Now, a new issue that we're becoming increasingly aware of is publication bias.

Thus far, we've considered examples where mass significance leads to problems for

an individual researcher or a team.

Somebody sifting through hundreds maybe thousands of relationships or

coefficients, and digging out the ones that appear statistically significant.

But actually, we have to keep in mind, and we're recognizing this increasingly

as an issue, is that we have around the world hundreds of researchers or

hundreds of teams working on related topics.

But using independent samples.

So if you have 100 teams around the world working on the same topic,

doing the same analysis.

But each doing something on a sample that they've collected themselves.

Even if there's actually no relationship between whatever it is

that all these teams are looking at, and then,

the right-hand side variable that they're testing.

Five, on average, of these hundred teams, would yield or

come up with results that are significant at the 5% level.

Or on average,

one of them would come up with a result that is significant at the 1% level.

Now a publication bias refers to the fact that, that team or those teams,

that had the false positives, they'll be able to go and publish their papers.

Because journals are interested in novel findings,

that's what drives the field forward.

The remaining teams will put the results in a drawer or

the filing cabinet or just throw them away.

May not be able to publish them, until they have an opportunity to refute

the papers published by the teams that have the false positives.

So, these teams that have the false positives, they publish papers.

The other teams don't publish anything, they move on to something else.

Again, until perhaps, there's been some controversy.

And then they can pull out their old results, and their negative results, and

publish them.

So, what can we do about publication bias?

Well, we're moving towards, especially for medical or drug trials,

situation in which researchers announce their studies before they conduct them.

This is in response to a problem we found with pharmaceutical companies that were

essentially repeating studies of the effects of drugs on particular diseases.

## Saved data entries
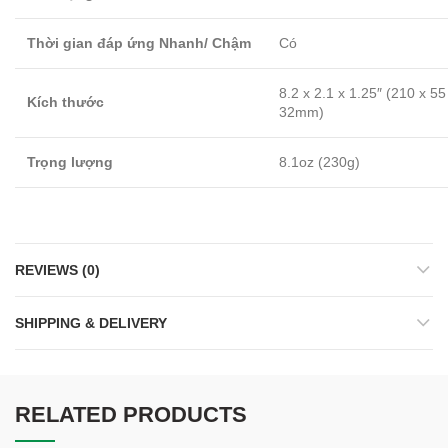
Thời gian đáp ứng Nhanh/ Chậm
Có
8.2 x 2.1 x 1.25″ (210 x 55
Kích thước
32mm)
Trọng lượng
8.1oz (230g)
REVIEWS (0)
SHIPPING & DELIVERY
RELATED PRODUCTS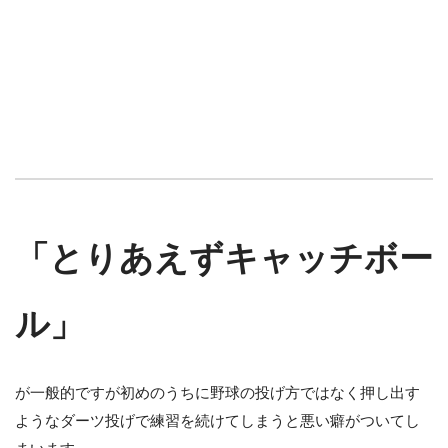
「とりあえずキャッチボー
ル」
が一般的ですが初めのうちに野球の投げ方ではなく押し出す
ようなダーツ投げで練習を続けてしまうと悪い癖がついてし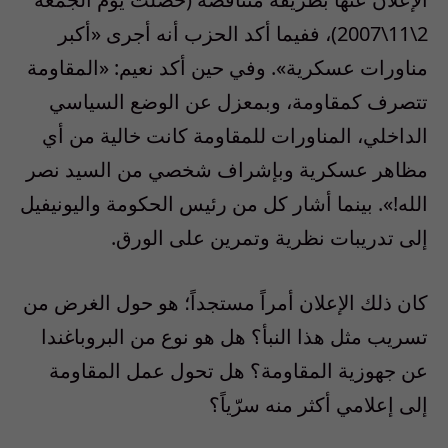
2\11\2007)، ففيما أكد الحزب أنه أجرى «أكبر
مناورات عسكرية». وفي حين أكد نعيم: «المقاومة
تتصرف كمقاومة، وبمعزل عن الوضع السياسي
الداخلي، المناورات للمقاومة كانت خالية من أي
مظاهر عسكرية وبإشراف شخصي من السيد نصر
الله!». بينما أشار كل من رئيس الحكومة واليونيفيل
إلى تدريبات نظرية وتمرين على الورق.
كان ذلك الإعلان أمراً مستجداً؛ هو حول الغرض من
تسريب مثل هذا النبأ؟ هل هو نوع من البروباغندا
عن جهوزية المقاومة؟ هل تحول عمل المقاومة
إلى إعلامي أكثر منه سرّياً؟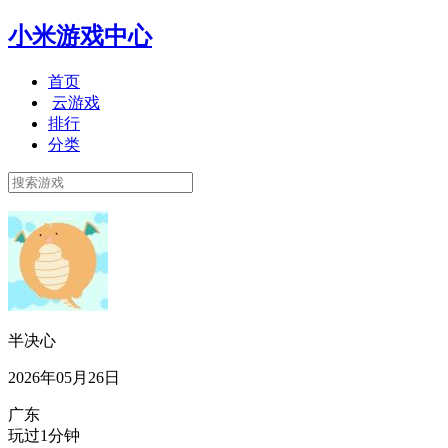
小米游戏中心
首页
云游戏
排行
分类
半决心
2026年05月26日
广东
玩过1分钟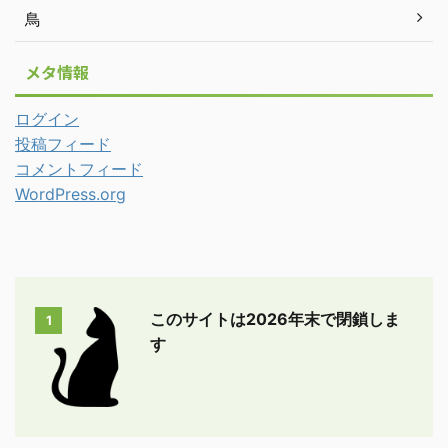
鳥
メタ情報
ログイン
投稿フィード
コメントフィード
WordPress.org
このサイトは2026年末で閉鎖しま
1
す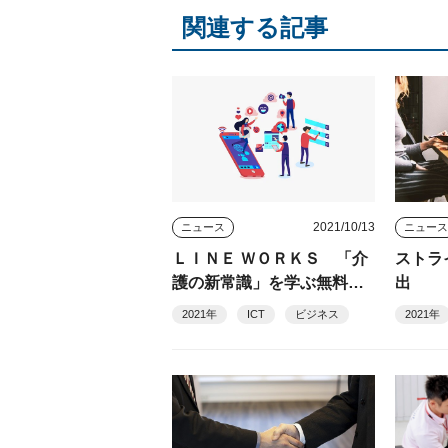
関連する記事
2021/10/13
ニュース
ニュー
ＬＩＮＥ ＷＯＲＫＳ 「介
ストラ
護の新常識」を学ぶ無料オ
出
ンラインセミナー
2021年
ICT
ビジネス
2021年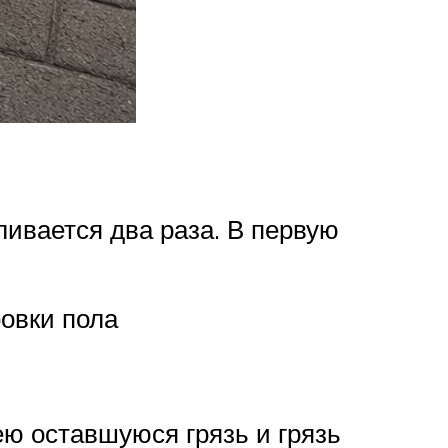
ивается два раза. В первую
овки пола
ю оставшуюся грязь и грязь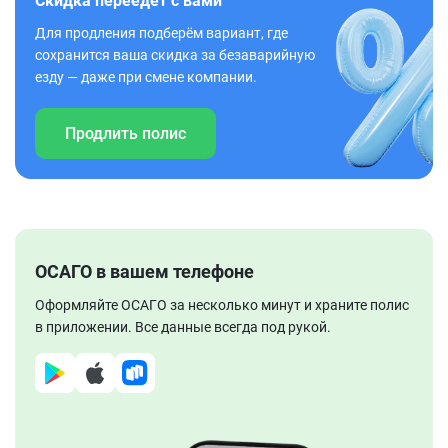
Скидка переедет с вами
Для продления подберём вариант, где
сохранится ваша скидка за безаварийную
езду — даже при смене компании.
Продлить полис
ОСАГО в вашем телефоне
Оформляйте ОСАГО за несколько минут и храните полис
в приложении. Все данные всегда под рукой.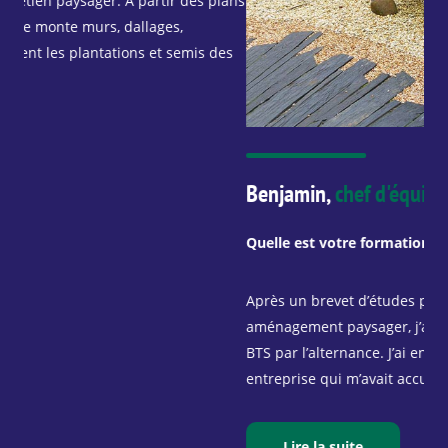
lans
d’a
du 
es
ter
vég
Benjamin,
chef d'équipe paysagiste
Quelle est votre formation ?
Après un brevet d’études professionnelles en
aménagement paysager, j’ai poursuivi en Bac Pro puis en
BTS par l’alternance. J’ai ensuite été embauché par une
entreprise qui m’avait accueilli en formation. […]
Lire la suite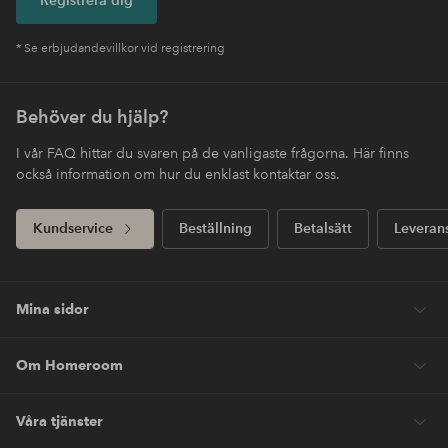
* Se erbjudandevillkor vid registrering
Behöver du hjälp?
I vår FAQ hittar du svaren på de vanligaste frågorna. Här finns
också information om hur du enklast kontaktar oss.
Kundservice
Beställning
Betalsätt
Leveran
Mina sidor
Om Homeroom
Våra tjänster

## CHECK YOUR UNDERSTANDING
• 1. In the lecture on publication bias, if 100 teams test a relationship that does not actually exist, how many on average would get a result significant at the 1% level?
• 2. According to the lecture on publication bias, what do the remaining teams do with their results? List each option.
• 3. Extend the lecture on publication bias, picking up after its last sentence.

## RESULTS
• 1. One

• 2.
- Put them in a drawer
- Put them in the filing cabinet
- Throw them away

• 3.
And then, burying the results until they, again, by chance variation,

they got a false positive which suggested in effect of some medication on a disease.

That became the study that they published.

So as long as people have to announce their studies or

report them, record them before they conduct them.

Then if somebody comes out and says, well, they've got a exciting new result,

we can check back to see if they've already run 15 or 20 studies already.

That were actually testing the same relationship that didn't find anything.

8:00

We'd like to create repositories for negative results.

So that those teams that tried something, it didn't work out, they can't publish it.

Journals normally aren't interested in negative results,

unless you can refute somebody's controversial positive results.

Still we should have some way of making these results online, available, and

searchable, so that people don't reinvent the wheel.

And we can have some overall assessment, and look at all of the studies

of a particular phenomena, to figure out whether these studies that

are published are just false positives and the result of publication bias.

As a consumer of research results,

you want to be wary of studies that have small numbers of subjects.

These are much more at risk of Type I error.

So you should look for large studies, especially with controlled treatment

designs, where your chances of a Type I error are somewhat smaller.

And we should encourage the replication of published studies by using

independent samples.

So, again, I hope that I have sensitized you to some of the issues that

arise when we have to think about Type I errors in our research.

You may have learned about Type I errors when you took a statistics class.

But you probably didn't think about these broader implications for

the problem of mass significance or publication bias.

So I hope that you're now sufficiently aware of these issues to take account of

this, both in your own research, and as you consume other published research.